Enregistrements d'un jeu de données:
------------------------------------
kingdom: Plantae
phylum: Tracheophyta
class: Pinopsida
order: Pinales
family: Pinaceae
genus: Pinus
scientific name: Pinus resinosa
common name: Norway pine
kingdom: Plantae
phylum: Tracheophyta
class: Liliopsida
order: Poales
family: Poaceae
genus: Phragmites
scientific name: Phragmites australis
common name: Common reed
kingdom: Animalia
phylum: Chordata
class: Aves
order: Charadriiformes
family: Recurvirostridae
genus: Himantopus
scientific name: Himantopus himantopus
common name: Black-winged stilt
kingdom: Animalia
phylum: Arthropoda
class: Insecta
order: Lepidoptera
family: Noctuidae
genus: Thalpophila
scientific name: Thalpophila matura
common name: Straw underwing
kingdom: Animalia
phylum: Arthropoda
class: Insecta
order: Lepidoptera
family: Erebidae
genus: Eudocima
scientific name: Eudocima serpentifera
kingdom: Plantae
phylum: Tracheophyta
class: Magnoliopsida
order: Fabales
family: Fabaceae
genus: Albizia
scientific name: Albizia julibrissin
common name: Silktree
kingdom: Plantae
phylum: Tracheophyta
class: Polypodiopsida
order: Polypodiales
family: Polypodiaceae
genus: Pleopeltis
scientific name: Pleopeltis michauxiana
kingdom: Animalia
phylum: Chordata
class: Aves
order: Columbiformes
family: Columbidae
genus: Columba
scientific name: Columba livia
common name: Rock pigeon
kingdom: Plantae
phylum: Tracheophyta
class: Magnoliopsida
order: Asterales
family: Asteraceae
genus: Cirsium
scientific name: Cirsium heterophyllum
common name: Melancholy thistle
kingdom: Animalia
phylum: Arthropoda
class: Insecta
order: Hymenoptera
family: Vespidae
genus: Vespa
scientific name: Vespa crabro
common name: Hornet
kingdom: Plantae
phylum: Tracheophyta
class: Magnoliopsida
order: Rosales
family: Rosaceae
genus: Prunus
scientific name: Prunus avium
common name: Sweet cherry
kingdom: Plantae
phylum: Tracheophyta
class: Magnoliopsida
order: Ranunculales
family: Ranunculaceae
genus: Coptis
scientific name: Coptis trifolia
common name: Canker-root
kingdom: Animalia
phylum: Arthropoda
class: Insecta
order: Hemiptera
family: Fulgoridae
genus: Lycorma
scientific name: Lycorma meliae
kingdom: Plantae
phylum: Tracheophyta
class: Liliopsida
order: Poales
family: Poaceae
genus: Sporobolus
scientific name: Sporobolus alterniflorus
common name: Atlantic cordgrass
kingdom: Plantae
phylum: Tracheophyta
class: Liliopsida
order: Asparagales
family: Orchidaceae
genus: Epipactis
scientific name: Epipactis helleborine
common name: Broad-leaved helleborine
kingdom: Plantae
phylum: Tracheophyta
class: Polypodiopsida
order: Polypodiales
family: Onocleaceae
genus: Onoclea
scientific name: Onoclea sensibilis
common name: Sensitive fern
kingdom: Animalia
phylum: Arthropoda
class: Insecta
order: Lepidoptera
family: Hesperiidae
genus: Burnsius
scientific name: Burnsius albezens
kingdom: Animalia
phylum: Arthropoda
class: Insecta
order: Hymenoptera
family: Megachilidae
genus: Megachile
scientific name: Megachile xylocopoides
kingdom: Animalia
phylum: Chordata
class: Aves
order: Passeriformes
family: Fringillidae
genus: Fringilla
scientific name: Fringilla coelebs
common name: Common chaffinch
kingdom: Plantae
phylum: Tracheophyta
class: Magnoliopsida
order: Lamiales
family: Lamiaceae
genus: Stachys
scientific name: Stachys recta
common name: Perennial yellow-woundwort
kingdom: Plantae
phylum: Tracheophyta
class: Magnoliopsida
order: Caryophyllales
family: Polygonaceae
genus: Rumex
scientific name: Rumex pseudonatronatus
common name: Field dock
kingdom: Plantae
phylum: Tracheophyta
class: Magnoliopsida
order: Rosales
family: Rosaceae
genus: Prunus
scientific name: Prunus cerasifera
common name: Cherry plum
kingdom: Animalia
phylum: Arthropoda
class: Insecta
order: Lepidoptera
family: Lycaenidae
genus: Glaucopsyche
------------------------------------
Tâche:
Reproduisez sans la moindre modification toutes les lignes des enregistrements ci-dessus.

Réponse rédigée:
kingdom: Plantae
phylum: Tracheophyta
class: Pinopsida
order: Pinales
family: Pinaceae
genus: Pinus
scientific name: Pinus resinosa
common name: Norway pine
kingdom: Plantae
phylum: Tracheophyta
class: Liliopsida
order: Poales
family: Poaceae
genus: Phragmites
scientific name: Phragmites australis
common name: Common reed
kingdom: Animalia
phylum: Chordata
class: Aves
order: Charadriiformes
family: Recurvirostridae
genus: Himantopus
scientific name: Himantopus himantopus
common name: Black-winged stilt
kingdom: Animalia
phylum: Arthropoda
class: Insecta
order: Lepidoptera
family: Noctuidae
genus: Thalpophila
scientific name: Thalpophila matura
common name: Straw underwing
kingdom: Animalia
phylum: Arthropoda
class: Insecta
order: Lepidoptera
family: Erebidae
genus: Eudocima
scientific name: Eudocima serpentifera
kingdom: Plantae
phylum: Tracheophyta
class: Magnoliopsida
order: Fabales
family: Fabaceae
genus: Albizia
scientific name: Albizia julibrissin
common name: Silktree
kingdom: Plantae
phylum: Tracheophyta
class: Polypodiopsida
order: Polypodiales
family: Polypodiaceae
genus: Pleopeltis
scientific name: Pleopeltis michauxiana
kingdom: Animalia
phylum: Chordata
class: Aves
order: Columbiformes
family: Columbidae
genus: Columba
scientific name: Columba livia
common name: Rock pigeon
kingdom: Plantae
phylum: Tracheophyta
class: Magnoliopsida
order: Asterales
family: Asteraceae
genus: Cirsium
scientific name: Cirsium heterophyllum
common name: Melancholy thistle
kingdom: Animalia
phylum: Arthropoda
class: Insecta
order: Hymenoptera
family: Vespidae
genus: Vespa
scientific name: Vespa crabro
common name: Hornet
kingdom: Plantae
phylum: Tracheophyta
class: Magnoliopsida
order: Rosales
family: Rosaceae
genus: Prunus
scientific name: Prunus avium
common name: Sweet cherry
kingdom: Plantae
phylum: Tracheophyta
class: Magnoliopsida
order: Ranunculales
family: Ranunculaceae
genus: Coptis
scientific name: Coptis trifolia
common name: Canker-root
kingdom: Animalia
phylum: Arthropoda
class: Insecta
order: Hemiptera
family: Fulgoridae
genus: Lycorma
scientific name: Lycorma meliae
kingdom: Plantae
phylum: Tracheophyta
class: Liliopsida
order: Poales
family: Poaceae
genus: Sporobolus
scientific name: Sporobolus alterniflorus
common name: Atlantic cordgrass
kingdom: Plantae
phylum: Tracheophyta
class: Liliopsida
order: Asparagales
family: Orchidaceae
genus: Epipactis
scientific name: Epipactis helleborine
common name: Broad-leaved helleborine
kingdom: Plantae
phylum: Tracheophyta
class: Polypodiopsida
order: Polypodiales
family: Onocleaceae
genus: Onoclea
scientific name: Onoclea sensibilis
common name: Sensitive fern
kingdom: Animalia
phylum: Arthropoda
class: Insecta
order: Lepidoptera
family: Hesperiidae
genus: Burnsius
scientific name: Burnsius albezens
kingdom: Animalia
phylum: Arthropoda
class: Insecta
order: Hymenoptera
family: Megachilidae
genus: Megachile
scientific name: Megachile xylocopoides
kingdom: Animalia
phylum: Chordata
class: Aves
order: Passeriformes
family: Fringillidae
genus: Fringilla
scientific name: Fringilla coelebs
common name: Common chaffinch
kingdom: Plantae
phylum: Tracheophyta
class: Magnoliopsida
order: Lamiales
family: Lamiaceae
genus: Stachys
scientific name: Stachys recta
common name: Perennial yellow-woundwort
kingdom: Plantae
phylum: Tracheophyta
class: Magnoliopsida
order: Caryophyllales
family: Polygonaceae
genus: Rumex
scientific name: Rumex pseudonatronatus
common name: Field dock
kingdom: Plantae
phylum: Tracheophyta
class: Magnoliopsida
order: Rosales
family: Rosaceae
genus: Prunus
scientific name: Prunus cerasifera
common name: Cherry plum
kingdom: Animalia
phylum: Arthropoda
class: Insecta
order: Lepidoptera
family: Lycaenidae
genus: Glaucopsyche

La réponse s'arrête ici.